Copy every line from the records below that carries the word "back".

Human keypoint data:
# # # # #

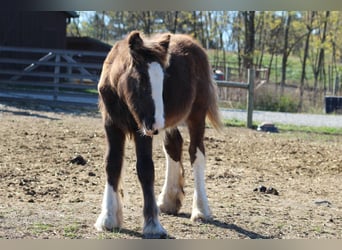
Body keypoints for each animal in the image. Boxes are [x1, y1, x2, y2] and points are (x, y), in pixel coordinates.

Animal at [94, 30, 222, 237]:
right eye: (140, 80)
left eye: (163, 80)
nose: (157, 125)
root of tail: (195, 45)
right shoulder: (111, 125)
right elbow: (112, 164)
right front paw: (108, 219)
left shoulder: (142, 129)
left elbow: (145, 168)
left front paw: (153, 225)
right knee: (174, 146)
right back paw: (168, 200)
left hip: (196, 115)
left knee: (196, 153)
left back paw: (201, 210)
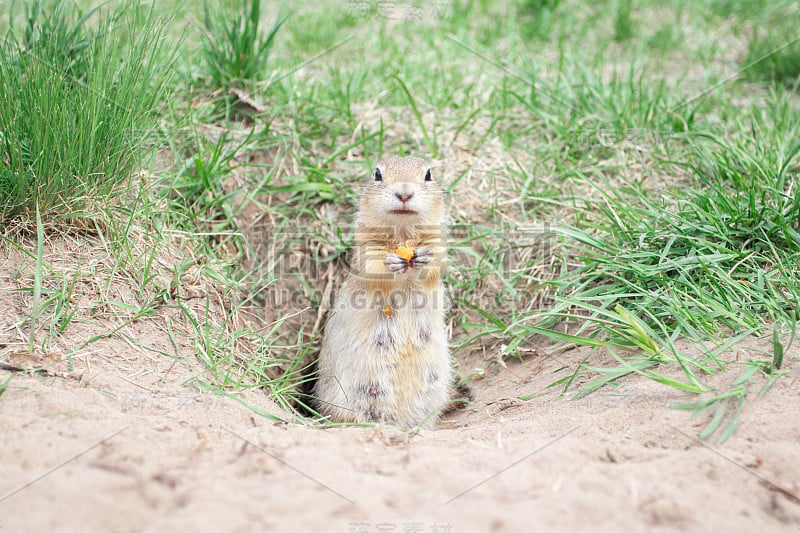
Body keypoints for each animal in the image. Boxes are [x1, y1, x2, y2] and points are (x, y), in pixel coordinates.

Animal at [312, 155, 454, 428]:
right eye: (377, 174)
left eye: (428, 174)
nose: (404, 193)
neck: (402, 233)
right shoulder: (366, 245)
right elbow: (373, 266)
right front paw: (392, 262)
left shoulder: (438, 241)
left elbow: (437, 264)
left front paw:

# # # # #

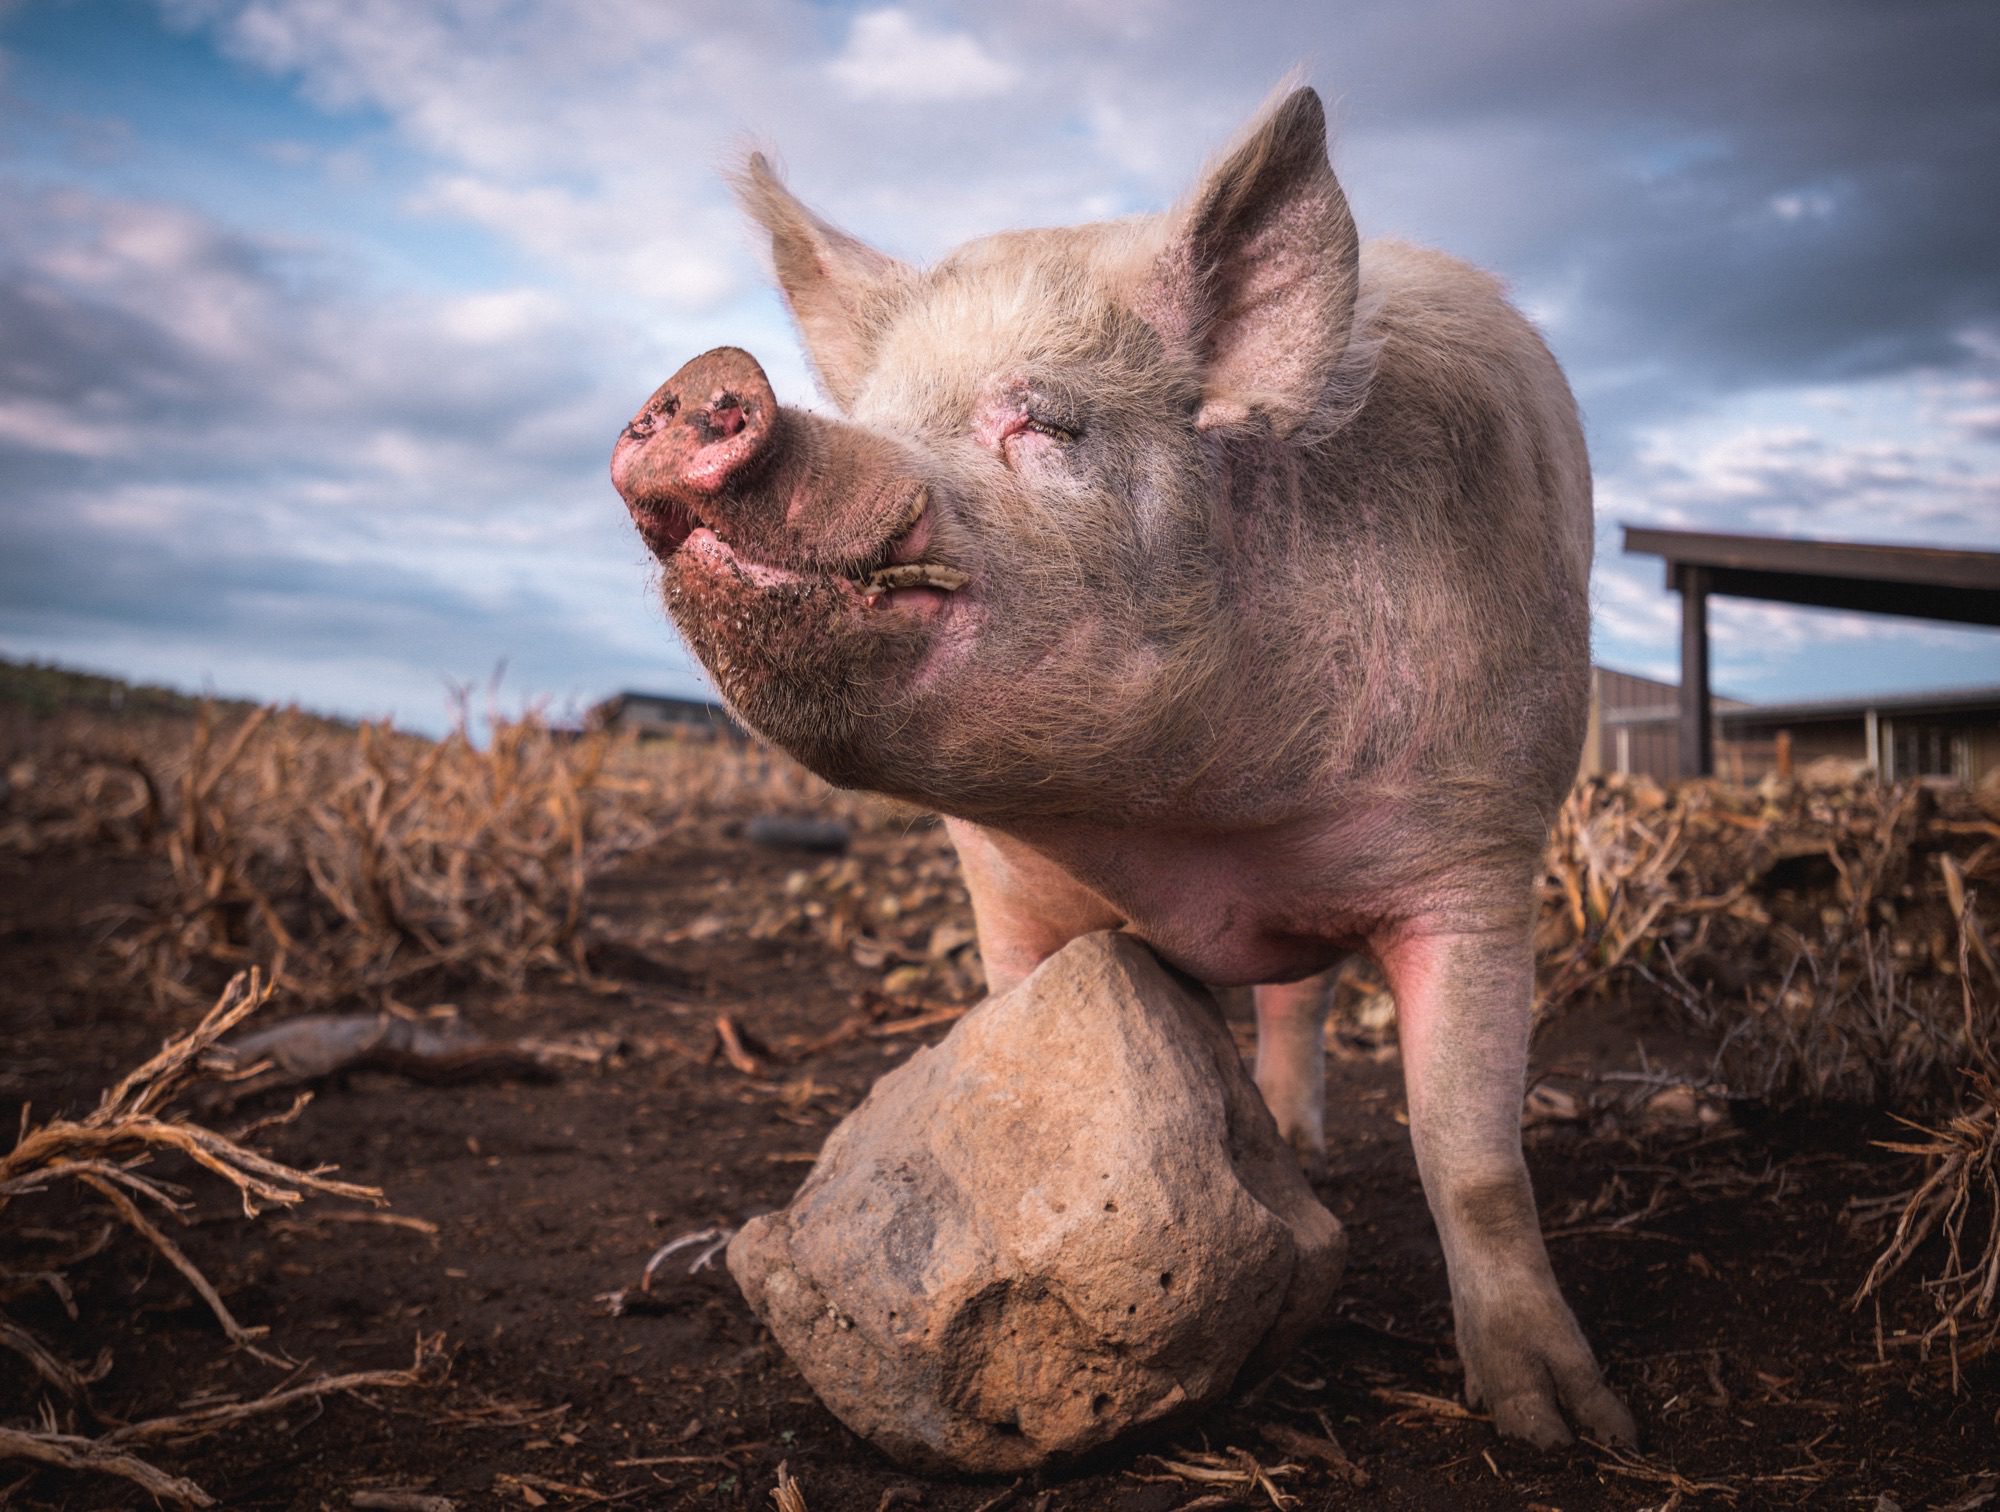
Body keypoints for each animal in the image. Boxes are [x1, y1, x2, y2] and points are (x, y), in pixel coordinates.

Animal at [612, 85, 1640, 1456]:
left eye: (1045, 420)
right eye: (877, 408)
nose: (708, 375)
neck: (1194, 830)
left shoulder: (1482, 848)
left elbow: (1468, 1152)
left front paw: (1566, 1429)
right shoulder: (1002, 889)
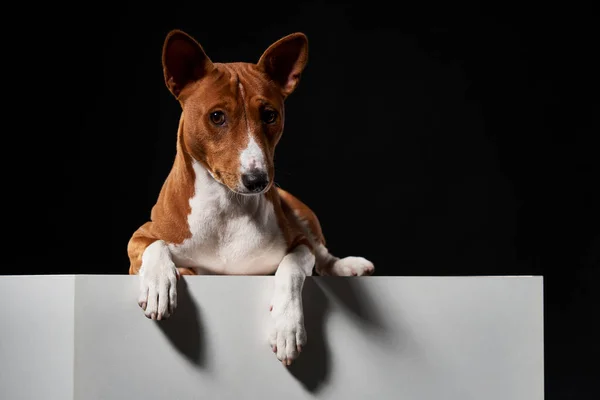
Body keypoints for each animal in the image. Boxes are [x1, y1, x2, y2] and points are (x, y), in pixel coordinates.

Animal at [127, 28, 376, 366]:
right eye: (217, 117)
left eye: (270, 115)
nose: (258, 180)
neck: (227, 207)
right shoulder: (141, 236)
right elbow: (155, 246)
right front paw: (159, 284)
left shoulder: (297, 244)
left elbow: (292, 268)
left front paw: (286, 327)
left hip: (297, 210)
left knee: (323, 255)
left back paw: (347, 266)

# # # # #

§ **EXPECTED ANSWER**:
right back paw: (168, 200)
left back paw: (201, 210)
left back paw: (347, 266)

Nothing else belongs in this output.